Há que se considerar ainda o silenciamento do dissenso. A abertura e a crítica são pilares do discurso acadêmico, mas a pesquisa privada pode ser envolta em sigilo. À medida que as corporações controlam mais pesquisas em IA, surgem preocupações sobre um efeito inibidor na análise crítica e no debate. Sem o holofote acadêmico, iluminando possíveis armadilhas e dilemas éticos, o desenvolvimento irrestrito da IA pode apresentar riscos imprevistos – ou mesmo calculados a partir de um raciocínio deletério ao bem comum.
Movida exclusivamente pelo lucro, a pesquisa corporativa em IA costuma priorizar aplicações imediatas em detrimento da compreensão fundamental. Isso leva a avanços em áreas específicas, como algoritmos de marketing ou reconhecimento facial, mas negligencia questões teóricas mais amplas sobre a natureza da inteligência e suas implicações éticas. As universidades, com seu foco em pesquisa de longo prazo e investigação crítica, podem equilibrar essa abordagem míope e garantir uma compreensão mais holística da IA.
No entanto, enquanto as corporações podem acumular recursos, a academia tem sua própria arma: plataformas de código aberto. Ao compartilhar pesquisas e códigos abertamente, as universidades incentivam a colaboração global e democratizam o acesso ao conhecimento. Isso fomenta um ecossistema de pesquisa diversificado e vibrante, desafiando os monopólios corporativos e garantindo que os benefícios da IA não sejam limitados a poucos seletos.

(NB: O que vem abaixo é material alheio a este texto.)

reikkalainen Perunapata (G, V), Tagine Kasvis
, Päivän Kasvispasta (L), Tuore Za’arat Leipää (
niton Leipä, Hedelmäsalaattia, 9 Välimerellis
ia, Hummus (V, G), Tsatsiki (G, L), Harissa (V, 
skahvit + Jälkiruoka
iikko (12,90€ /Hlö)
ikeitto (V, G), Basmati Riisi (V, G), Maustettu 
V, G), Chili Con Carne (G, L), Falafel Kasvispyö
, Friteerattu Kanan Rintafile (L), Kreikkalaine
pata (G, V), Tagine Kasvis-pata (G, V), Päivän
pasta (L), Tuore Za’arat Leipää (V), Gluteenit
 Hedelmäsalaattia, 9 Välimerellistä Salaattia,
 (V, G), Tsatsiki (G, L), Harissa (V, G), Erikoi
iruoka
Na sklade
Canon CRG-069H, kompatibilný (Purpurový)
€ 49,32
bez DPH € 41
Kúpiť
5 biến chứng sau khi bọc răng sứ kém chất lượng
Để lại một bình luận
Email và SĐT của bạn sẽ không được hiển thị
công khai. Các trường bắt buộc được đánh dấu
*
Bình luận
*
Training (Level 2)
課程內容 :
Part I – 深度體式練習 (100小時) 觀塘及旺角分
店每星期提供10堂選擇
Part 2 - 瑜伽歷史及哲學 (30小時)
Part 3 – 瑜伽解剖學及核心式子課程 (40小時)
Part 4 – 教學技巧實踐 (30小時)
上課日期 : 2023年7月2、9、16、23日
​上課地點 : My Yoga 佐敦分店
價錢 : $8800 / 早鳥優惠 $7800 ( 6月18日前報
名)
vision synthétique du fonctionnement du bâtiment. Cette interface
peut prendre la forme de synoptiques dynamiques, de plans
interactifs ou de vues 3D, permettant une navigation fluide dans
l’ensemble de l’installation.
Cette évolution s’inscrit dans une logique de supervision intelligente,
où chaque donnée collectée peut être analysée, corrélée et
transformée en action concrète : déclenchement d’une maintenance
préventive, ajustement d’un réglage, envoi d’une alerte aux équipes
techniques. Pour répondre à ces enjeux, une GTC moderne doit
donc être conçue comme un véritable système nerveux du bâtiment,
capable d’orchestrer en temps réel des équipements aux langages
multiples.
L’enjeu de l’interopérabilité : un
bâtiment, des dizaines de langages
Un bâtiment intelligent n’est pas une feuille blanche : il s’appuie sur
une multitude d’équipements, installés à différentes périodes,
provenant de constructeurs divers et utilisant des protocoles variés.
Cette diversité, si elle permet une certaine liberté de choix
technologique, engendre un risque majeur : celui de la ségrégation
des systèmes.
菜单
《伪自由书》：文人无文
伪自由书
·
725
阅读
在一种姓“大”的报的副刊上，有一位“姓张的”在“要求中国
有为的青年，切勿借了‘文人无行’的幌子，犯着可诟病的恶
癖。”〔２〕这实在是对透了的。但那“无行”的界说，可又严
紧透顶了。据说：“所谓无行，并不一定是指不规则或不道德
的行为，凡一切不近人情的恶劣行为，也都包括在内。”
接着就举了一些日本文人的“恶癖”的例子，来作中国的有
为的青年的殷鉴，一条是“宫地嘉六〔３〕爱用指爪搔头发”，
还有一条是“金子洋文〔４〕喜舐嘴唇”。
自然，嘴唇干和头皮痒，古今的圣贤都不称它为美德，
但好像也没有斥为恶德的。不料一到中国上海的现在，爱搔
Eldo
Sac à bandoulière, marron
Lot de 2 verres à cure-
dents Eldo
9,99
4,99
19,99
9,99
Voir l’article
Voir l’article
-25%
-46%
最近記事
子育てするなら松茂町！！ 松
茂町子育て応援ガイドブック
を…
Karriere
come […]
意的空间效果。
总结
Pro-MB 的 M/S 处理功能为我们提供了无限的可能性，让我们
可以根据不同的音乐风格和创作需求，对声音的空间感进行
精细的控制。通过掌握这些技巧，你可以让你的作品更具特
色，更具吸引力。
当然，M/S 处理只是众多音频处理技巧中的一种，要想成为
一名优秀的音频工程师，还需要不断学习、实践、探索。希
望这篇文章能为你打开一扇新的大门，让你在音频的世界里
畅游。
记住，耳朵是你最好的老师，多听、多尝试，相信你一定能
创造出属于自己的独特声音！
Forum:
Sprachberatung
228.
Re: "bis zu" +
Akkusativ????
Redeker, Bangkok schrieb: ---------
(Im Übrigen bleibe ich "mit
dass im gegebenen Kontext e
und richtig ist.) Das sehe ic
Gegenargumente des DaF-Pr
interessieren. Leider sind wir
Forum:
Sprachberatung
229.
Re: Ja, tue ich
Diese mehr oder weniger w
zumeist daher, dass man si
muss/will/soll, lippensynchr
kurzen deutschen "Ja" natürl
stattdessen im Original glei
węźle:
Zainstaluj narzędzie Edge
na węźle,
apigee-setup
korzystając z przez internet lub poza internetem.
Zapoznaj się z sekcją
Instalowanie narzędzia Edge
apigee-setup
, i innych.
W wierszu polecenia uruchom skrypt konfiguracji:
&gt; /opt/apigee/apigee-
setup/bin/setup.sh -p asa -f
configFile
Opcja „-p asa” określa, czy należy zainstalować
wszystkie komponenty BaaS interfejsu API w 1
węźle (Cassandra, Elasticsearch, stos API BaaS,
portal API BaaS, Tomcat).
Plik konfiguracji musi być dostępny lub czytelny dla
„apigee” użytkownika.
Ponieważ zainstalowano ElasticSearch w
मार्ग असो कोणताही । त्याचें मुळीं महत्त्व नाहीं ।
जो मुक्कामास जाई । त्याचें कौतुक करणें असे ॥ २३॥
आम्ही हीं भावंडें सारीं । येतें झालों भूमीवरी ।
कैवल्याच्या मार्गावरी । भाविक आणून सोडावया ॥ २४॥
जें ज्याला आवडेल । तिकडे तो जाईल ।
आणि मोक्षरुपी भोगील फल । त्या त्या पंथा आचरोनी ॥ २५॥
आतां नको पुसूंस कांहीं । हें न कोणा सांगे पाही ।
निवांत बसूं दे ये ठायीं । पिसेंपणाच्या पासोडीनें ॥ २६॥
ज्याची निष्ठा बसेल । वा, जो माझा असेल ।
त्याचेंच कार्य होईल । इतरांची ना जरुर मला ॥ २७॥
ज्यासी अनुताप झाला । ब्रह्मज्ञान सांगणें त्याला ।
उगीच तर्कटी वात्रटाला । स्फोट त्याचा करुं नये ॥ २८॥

Se a universidade é o ambiente responsável pelo desenvolvimento tecnológico que nos levou a este momento, não está tão claro se será ainda capaz de permanecer no controle. É curioso que o mesmo Hinton que representa este deslocamento da academia para o setor privado hoje se declare tremendamente preocupado com a possibilidade de uma superinteligência agressiva, como fica evidente em entrevista para a revista New Yorker, em novembro de 2023. Talvez o maior risco não esteja no potencial das máquinas em si, mas na maneira como elas são controladas, e por quem.